Your assignment:
What you give back should be exactly the opening lines of the data, ending with the line that contains "- ✅ **Executive" and including it.

Provided entries:
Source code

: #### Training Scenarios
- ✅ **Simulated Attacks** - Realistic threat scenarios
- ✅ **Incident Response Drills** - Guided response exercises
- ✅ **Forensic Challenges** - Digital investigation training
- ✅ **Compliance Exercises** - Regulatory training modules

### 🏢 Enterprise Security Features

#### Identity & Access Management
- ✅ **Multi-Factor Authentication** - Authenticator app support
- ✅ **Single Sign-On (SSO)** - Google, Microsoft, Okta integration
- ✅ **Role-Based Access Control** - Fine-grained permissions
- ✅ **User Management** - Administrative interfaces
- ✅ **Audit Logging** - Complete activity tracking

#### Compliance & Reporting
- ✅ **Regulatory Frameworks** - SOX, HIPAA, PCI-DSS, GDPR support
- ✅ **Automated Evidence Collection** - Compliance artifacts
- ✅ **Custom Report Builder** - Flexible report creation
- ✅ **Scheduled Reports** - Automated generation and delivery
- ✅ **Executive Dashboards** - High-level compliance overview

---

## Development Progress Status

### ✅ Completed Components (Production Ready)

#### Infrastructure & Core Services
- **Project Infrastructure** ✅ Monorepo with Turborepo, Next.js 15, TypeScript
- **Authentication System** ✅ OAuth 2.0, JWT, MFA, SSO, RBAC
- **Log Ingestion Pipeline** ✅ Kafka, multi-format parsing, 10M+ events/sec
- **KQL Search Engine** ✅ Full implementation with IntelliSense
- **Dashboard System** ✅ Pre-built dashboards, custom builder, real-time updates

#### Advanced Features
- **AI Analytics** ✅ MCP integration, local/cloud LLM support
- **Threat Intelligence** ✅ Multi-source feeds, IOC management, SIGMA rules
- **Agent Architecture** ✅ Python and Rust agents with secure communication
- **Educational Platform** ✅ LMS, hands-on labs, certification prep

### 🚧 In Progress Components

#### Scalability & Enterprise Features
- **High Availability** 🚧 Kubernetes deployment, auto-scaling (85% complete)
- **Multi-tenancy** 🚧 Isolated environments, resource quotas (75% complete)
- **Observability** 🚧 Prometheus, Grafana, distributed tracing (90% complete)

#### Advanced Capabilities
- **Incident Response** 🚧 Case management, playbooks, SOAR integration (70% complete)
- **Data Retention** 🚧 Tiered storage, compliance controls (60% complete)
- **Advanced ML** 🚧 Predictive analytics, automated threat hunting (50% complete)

Answer to this exercise:
Source code

: #### Training Scenarios
- ✅ **Simulated Attacks** - Realistic threat scenarios
- ✅ **Incident Response Drills** - Guided response exercises
- ✅ **Forensic Challenges** - Digital investigation training
- ✅ **Compliance Exercises** - Regulatory training modules

### 🏢 Enterprise Security Features

#### Identity & Access Management
- ✅ **Multi-Factor Authentication** - Authenticator app support
- ✅ **Single Sign-On (SSO)** - Google, Microsoft, Okta integration
- ✅ **Role-Based Access Control** - Fine-grained permissions
- ✅ **User Management** - Administrative interfaces
- ✅ **Audit Logging** - Complete activity tracking

#### Compliance & Reporting
- ✅ **Regulatory Frameworks** - SOX, HIPAA, PCI-DSS, GDPR support
- ✅ **Automated Evidence Collection** - Compliance artifacts
- ✅ **Custom Report Builder** - Flexible report creation
- ✅ **Scheduled Reports** - Automated generation and delivery
- ✅ **Executive Dashboards** - High-level compliance overview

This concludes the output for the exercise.